(GIVEN TEXT)

GGT, a membrane enzyme, is a marker of hepatobiliary disease. Alcohol and some drugs can induce GGT. Because this enzyme is highly inducible and lacks specificity, extensive evaluation of an isolated elevation in an otherwise asymptomatic patient is not indicated.13

Isolated hyperbilirubinemia (elevated bilirubin)

Unconjugated bilirubin, a product of hemoglobin catabolism, is transported to the liver. In the liver, UDP-glucuronyl transferase conjugates the unconjugated bilirubin with glucuronic acid and conjugated bilirubin is then excreted into the bile. The first step in evaluating a patient with isolated hyperbilirubinemia is to fractionate the bilirubin to determine if the level is predominantly conjugated or unconjugated. Unconjugated bilirubin may increase if the production increases (e.g., hemolysis) or hepatic uptake/conjugation decreases (e.g., Gilbert’s syndrome).

(End GIVEN TEXT)

### EXERCISES
A - Reproduce the part of the liver-test text starting at "Unconjugated bilirubin, a" and ending at "(e.g., Gilbert’s syndrome).".
B - Answer these questions from the liver-test text:
(i) What two things can induce GGT?
(ii) Which enzyme conjugates unconjugated bilirubin with glucuronic acid in the liver?
(iii) What is the first step in evaluating a patient with isolated hyperbilirubinemia?

(DATASET EXTRACT)

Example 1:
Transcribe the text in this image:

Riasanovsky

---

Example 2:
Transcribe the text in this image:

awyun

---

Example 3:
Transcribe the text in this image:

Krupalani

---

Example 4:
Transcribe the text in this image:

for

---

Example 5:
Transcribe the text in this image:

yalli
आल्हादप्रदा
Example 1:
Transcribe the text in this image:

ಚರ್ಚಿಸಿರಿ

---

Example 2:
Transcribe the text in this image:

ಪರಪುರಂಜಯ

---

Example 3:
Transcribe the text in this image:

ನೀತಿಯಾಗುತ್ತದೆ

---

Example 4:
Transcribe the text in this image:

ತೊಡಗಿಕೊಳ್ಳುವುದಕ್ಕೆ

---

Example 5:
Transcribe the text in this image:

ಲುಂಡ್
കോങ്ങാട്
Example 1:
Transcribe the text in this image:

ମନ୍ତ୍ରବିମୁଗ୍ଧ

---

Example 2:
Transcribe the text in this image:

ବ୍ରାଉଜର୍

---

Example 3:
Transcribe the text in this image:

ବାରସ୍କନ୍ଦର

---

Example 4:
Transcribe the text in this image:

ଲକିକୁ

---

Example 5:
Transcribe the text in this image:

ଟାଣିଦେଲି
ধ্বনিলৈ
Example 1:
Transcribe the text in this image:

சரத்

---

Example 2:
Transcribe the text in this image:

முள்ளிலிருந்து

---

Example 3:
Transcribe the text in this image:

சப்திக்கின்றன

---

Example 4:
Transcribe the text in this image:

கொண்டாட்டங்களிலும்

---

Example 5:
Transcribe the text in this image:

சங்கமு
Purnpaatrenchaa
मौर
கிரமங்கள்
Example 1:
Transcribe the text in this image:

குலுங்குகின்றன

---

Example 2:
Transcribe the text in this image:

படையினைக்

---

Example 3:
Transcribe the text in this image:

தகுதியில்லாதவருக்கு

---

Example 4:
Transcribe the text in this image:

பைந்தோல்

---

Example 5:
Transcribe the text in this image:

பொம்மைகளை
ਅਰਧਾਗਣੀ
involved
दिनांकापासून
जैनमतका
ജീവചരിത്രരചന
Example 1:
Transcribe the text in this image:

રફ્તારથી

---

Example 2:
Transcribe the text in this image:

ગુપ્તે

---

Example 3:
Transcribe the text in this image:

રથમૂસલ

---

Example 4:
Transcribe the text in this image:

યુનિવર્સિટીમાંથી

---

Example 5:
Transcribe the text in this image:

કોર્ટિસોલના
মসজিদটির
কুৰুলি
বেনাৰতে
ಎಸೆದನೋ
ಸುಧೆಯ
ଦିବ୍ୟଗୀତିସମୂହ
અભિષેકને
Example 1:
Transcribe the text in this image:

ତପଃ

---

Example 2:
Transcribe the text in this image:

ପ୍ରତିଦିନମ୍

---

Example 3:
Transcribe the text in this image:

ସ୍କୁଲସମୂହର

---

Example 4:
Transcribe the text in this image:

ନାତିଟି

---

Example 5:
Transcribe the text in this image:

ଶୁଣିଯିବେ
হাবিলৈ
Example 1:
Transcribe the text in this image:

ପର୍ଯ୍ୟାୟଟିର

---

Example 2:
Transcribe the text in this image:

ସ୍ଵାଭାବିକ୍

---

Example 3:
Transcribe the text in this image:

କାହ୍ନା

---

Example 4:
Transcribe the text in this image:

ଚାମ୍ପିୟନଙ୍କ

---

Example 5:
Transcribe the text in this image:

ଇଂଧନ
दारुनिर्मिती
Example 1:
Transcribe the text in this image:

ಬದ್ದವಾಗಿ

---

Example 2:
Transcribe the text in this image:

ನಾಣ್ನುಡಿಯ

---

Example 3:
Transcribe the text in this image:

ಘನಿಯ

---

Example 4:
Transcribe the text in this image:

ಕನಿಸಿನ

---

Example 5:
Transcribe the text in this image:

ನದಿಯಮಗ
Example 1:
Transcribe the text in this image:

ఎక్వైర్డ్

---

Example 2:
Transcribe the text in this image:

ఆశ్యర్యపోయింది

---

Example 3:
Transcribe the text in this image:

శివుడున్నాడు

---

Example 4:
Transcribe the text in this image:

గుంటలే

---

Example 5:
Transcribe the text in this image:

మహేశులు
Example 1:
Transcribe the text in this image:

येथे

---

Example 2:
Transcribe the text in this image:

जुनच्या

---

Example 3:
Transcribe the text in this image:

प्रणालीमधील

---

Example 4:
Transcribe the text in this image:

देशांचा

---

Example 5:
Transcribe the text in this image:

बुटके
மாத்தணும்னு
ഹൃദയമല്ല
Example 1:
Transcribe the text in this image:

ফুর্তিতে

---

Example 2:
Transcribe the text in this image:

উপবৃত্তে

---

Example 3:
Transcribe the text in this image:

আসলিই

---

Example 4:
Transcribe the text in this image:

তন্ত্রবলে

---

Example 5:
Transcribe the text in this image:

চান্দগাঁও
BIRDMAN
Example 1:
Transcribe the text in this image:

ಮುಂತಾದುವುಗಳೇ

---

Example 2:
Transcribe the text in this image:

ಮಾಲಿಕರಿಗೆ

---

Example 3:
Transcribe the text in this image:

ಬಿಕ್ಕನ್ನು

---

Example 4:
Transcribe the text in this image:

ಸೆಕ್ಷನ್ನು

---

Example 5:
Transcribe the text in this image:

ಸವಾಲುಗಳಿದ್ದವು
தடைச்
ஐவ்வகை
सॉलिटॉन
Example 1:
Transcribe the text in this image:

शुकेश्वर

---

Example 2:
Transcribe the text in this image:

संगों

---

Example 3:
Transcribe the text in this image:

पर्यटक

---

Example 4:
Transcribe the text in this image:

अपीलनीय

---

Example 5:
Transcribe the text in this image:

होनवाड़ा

(End DATASET EXTRACT)

### ANSWERS GIVEN
A -
Unconjugated bilirubin, a product of hemoglobin catabolism, is transported to the liver. In the liver, UDP-glucuronyl transferase conjugates the unconjugated bilirubin with glucuronic acid and conjugated bilirubin is then excreted into the bile. The first step in evaluating a patient with isolated hyperbilirubinemia is to fractionate the bilirubin to determine if the level is predominantly conjugated or unconjugated. Unconjugated bilirubin may increase if the production increases (e.g., hemolysis) or hepatic uptake/conjugation decreases (e.g., Gilbert’s syndrome).

B -
(i) Alcohol and some drugs.
(ii) UDP-glucuronyl transferase.
(iii) Fractionating the bilirubin to determine whether the level is predominantly conjugated or unconjugated.